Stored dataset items

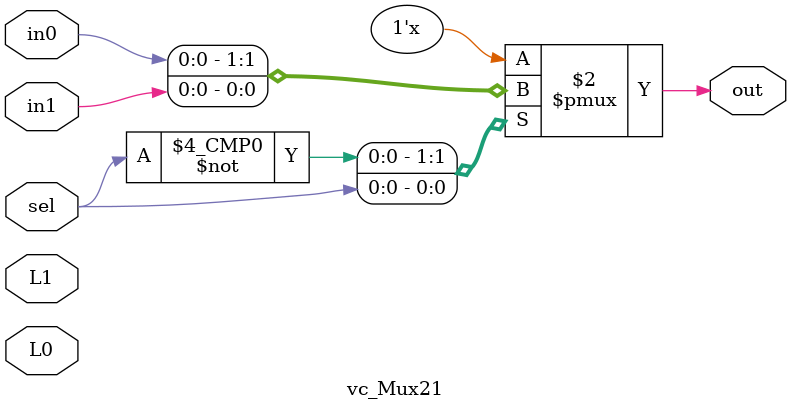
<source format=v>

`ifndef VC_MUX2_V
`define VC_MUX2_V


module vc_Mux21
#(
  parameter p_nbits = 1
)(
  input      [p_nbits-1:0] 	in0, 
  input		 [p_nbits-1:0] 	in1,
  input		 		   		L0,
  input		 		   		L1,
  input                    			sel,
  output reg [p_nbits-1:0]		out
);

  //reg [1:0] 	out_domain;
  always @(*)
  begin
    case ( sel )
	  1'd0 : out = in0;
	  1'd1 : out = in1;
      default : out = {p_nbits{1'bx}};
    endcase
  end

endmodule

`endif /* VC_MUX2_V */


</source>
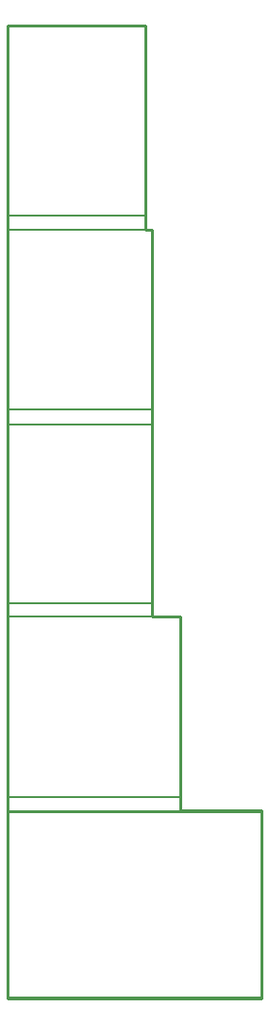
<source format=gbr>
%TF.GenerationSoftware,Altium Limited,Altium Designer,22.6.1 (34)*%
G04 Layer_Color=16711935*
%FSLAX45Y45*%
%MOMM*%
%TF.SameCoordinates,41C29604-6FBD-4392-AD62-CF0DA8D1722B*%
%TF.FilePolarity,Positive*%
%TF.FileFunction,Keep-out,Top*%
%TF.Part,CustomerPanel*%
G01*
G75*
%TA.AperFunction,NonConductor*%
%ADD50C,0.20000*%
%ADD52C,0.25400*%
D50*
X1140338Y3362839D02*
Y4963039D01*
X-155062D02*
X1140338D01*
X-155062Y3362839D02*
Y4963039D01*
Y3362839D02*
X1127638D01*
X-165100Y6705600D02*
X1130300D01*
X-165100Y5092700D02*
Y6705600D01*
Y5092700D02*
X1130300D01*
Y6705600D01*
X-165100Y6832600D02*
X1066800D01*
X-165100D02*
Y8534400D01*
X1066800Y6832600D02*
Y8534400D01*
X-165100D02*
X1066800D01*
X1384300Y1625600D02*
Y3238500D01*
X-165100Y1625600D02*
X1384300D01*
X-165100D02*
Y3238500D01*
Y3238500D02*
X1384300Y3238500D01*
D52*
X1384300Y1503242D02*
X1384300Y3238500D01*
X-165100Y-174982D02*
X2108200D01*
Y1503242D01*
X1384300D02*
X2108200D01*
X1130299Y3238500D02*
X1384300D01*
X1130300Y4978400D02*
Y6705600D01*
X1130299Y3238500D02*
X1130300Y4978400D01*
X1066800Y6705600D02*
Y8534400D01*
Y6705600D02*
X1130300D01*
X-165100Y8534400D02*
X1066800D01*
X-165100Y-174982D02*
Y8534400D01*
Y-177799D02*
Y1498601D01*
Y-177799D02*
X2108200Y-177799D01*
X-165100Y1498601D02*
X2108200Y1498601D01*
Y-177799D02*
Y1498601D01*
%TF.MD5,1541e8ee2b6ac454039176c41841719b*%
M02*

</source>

(Request) Determine how many lines of the entries above carry the string "input", and give that number alone.

(Finished exercise) 5